Wednesday, March 28, 2018

Le silence de la mer


Two men meet on a deserted street. One hands his briefcase to the other and leaves without a word. Inside the case, buried beneath some shirts and bundled newspapers, there is a worn, cheap-looking paperback called Le silence de la mer, written by Vercors and published clandestinely in France during World War II. As the pages flip open, we are transported back to 1941, when “No Jews Allowed” signs popped up in cafes across the country and the only tourists strolling the streets of Paris sported Nazi uniforms.

Now, as far as storybook openings go, this is not exactly the stuff of Disney, but it is a fitting beginning for Jean-Pierre Meville’s Le silence de la mer, which adapts the Vercors novel as a grimly naturalistic fairy tale filled with captive princesses, sensitive monsters, and an entire populace held under somnolent enchantment. Unsurprisingly, Beauty and the Beast is one of the film’s key references, with the role of the monster filled by a Nazi officer named Werner von Ebrennac, who is billeted at a cozy French countryside cottage inhabited by an older man and his niece.

A musician in his civilian life, the officer is charming and sensitive, a dedicated Francophile, and his fondest wish is for the occupation to meld France and Germany into “a solid union, where each is made greater.” He speaks of a broken engagement to a ferocious fraulein in the fatherland, recalling a sun-spackled, meadow-set outing where he queasily watched as his betrothed ripped the legs from a mosquito with ecstatic sadism. His love for France in general—and the niece in particular—carries with it a whiff of desperation as he searches for sanctuary from his violent compatriots. But the French are understandably skeptical of the officer’s attempt to frame the occupation as an idiosyncratic form of German courtship, and uncle and niece answer their guest’s heartfelt nightly monologues with a defiant, if fragile silence.

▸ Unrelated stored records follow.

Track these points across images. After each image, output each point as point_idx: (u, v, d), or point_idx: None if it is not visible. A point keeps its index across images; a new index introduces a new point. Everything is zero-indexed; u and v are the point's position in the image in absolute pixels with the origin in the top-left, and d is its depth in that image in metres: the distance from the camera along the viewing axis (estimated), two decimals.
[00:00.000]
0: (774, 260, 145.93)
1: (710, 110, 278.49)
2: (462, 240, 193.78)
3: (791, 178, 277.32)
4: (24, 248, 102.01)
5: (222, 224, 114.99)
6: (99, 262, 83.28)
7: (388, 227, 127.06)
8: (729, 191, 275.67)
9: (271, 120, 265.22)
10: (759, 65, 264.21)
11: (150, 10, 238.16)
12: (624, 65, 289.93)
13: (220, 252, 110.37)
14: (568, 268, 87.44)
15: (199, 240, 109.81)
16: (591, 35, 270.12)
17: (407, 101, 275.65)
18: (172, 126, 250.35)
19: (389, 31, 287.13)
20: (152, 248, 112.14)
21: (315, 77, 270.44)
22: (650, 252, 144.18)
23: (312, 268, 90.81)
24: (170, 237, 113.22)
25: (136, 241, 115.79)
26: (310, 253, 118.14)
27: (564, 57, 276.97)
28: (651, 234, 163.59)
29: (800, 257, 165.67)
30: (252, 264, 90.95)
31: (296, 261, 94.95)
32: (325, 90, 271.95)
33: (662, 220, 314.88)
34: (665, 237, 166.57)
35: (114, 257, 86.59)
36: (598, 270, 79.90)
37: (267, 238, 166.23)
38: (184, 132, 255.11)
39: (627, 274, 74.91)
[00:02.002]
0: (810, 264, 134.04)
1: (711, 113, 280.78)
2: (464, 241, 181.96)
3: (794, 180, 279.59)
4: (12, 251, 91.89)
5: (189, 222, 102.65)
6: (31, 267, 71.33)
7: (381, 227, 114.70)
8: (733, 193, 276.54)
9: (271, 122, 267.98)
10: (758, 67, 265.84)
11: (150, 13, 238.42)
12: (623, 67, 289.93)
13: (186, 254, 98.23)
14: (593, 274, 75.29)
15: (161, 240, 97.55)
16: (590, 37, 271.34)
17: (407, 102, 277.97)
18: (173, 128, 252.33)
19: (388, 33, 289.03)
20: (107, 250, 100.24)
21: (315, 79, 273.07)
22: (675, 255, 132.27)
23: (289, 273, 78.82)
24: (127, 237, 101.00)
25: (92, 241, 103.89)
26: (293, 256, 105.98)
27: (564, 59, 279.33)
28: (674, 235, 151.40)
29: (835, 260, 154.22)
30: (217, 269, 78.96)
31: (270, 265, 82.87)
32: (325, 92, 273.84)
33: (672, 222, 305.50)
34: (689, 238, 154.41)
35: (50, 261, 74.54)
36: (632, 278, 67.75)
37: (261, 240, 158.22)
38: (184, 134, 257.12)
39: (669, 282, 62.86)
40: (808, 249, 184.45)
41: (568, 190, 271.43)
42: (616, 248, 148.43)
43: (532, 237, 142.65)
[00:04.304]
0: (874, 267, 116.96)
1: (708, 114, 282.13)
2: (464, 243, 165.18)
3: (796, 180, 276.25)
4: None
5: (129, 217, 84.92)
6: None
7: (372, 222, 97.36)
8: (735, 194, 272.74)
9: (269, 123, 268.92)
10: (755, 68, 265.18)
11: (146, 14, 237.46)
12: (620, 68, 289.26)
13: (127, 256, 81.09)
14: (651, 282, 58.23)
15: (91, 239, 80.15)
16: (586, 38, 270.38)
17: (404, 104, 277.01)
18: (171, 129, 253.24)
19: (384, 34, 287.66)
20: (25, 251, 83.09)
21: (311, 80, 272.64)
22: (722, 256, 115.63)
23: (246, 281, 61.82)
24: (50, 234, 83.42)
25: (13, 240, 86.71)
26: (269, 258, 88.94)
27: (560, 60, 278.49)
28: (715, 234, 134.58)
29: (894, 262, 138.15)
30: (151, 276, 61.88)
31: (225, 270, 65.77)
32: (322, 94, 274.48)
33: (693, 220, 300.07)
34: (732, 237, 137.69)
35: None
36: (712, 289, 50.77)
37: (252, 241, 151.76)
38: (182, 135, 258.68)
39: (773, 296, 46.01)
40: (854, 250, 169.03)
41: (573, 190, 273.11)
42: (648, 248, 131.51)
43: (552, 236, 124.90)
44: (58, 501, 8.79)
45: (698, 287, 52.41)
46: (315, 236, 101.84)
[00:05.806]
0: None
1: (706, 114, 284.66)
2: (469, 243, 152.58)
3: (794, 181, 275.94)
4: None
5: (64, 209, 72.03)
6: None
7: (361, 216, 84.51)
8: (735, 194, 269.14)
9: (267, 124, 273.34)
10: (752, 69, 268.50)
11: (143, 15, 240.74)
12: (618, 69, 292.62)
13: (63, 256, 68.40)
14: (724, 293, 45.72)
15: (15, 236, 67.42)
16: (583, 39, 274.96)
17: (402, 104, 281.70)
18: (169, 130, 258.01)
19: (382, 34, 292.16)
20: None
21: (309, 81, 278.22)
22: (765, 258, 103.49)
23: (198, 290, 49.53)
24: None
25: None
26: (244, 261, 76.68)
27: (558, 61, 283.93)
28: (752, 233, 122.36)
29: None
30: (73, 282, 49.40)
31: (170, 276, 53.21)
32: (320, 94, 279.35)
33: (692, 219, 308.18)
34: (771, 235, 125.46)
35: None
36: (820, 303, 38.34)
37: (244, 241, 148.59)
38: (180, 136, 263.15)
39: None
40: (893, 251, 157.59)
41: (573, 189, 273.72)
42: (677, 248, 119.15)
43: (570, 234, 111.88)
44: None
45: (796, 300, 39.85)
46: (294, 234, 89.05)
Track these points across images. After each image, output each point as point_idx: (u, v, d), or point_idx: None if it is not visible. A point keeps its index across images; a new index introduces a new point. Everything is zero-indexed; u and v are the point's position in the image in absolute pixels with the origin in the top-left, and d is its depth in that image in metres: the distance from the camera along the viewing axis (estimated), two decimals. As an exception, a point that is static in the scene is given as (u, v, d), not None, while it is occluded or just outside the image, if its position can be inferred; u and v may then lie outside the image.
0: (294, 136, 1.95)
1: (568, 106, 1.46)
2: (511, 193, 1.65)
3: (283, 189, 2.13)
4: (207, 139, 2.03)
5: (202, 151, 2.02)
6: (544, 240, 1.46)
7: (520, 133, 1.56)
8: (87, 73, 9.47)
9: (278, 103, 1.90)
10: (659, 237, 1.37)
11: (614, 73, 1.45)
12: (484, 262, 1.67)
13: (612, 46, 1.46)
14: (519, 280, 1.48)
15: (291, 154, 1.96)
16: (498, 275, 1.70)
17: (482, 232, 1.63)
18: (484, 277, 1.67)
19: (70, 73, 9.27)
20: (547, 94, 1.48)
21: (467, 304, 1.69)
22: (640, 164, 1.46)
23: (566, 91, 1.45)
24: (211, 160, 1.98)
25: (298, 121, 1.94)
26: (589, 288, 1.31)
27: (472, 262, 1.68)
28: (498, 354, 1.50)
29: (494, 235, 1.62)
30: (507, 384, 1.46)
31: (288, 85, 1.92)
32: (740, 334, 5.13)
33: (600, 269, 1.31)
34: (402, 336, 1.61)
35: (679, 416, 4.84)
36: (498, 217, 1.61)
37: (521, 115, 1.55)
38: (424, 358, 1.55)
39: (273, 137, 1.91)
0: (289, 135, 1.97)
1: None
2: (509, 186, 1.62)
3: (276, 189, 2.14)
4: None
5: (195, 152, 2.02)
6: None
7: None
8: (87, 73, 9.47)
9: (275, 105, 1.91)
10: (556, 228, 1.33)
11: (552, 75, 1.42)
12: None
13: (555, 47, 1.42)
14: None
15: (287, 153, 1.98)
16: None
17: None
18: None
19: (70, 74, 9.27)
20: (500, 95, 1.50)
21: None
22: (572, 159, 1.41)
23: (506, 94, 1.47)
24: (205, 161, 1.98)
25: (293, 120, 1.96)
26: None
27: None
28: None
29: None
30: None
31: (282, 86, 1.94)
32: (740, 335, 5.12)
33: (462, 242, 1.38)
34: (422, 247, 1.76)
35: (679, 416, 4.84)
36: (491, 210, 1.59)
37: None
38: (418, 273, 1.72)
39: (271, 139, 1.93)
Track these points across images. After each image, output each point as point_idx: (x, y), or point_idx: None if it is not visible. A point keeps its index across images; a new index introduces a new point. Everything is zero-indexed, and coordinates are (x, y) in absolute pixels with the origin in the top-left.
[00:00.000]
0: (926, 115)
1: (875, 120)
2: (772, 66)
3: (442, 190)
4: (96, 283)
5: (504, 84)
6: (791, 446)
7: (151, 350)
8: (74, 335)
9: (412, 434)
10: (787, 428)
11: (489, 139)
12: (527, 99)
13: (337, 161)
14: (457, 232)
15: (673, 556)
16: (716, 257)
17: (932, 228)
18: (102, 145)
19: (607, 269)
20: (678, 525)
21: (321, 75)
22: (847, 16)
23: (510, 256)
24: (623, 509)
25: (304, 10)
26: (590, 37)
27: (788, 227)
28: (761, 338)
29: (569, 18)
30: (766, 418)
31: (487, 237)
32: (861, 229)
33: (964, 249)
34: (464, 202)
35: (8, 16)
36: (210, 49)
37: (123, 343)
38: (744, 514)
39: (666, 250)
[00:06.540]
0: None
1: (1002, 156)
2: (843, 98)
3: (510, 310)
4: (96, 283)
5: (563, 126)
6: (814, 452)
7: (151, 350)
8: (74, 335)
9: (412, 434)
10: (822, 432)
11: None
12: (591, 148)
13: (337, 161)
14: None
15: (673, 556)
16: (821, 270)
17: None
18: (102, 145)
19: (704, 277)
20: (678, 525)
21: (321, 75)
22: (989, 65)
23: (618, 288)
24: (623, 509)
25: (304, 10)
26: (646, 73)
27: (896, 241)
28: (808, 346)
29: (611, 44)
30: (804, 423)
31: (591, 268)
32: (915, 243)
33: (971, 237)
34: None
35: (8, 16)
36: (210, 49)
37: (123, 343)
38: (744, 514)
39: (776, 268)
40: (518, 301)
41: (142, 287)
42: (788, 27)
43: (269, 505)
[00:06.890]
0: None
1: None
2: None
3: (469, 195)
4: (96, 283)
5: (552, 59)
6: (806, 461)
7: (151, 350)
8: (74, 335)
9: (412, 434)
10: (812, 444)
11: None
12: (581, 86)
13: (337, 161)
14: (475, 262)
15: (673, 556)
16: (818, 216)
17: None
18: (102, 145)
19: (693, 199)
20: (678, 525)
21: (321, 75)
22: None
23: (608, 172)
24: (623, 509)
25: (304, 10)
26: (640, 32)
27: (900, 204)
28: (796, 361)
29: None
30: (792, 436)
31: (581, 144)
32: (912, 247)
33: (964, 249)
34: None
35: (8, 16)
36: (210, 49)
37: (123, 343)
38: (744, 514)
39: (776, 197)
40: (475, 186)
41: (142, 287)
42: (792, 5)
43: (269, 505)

“Perhaps it’s inhuman to refuse him even a single word,” admits the uncle to his niece in a moment of weakness. Perhaps, but speaking might have been even crueller. Free to say what he wants before his mute audience, von Ebrennac can maintain the illusion that he remains a cultured, humane soul while serving a genocidal regime. However, the silence is even more perilous for the French hosts. What begins as an act of resistance can easily seem like a tacit acceptance of the officer’s presence, as the uncle himself muses in his voiceover narration at one point. The distinction between passive resistance and plain passivity is not always clear. Notably, once the officer leaves for the front, preferring to die rather than defy his superiors, we still do not see the uncle and niece talk openly between each other, even though the German’s ghostly presence has finally vanished from their home. One wonders if they have forgotten how to speak.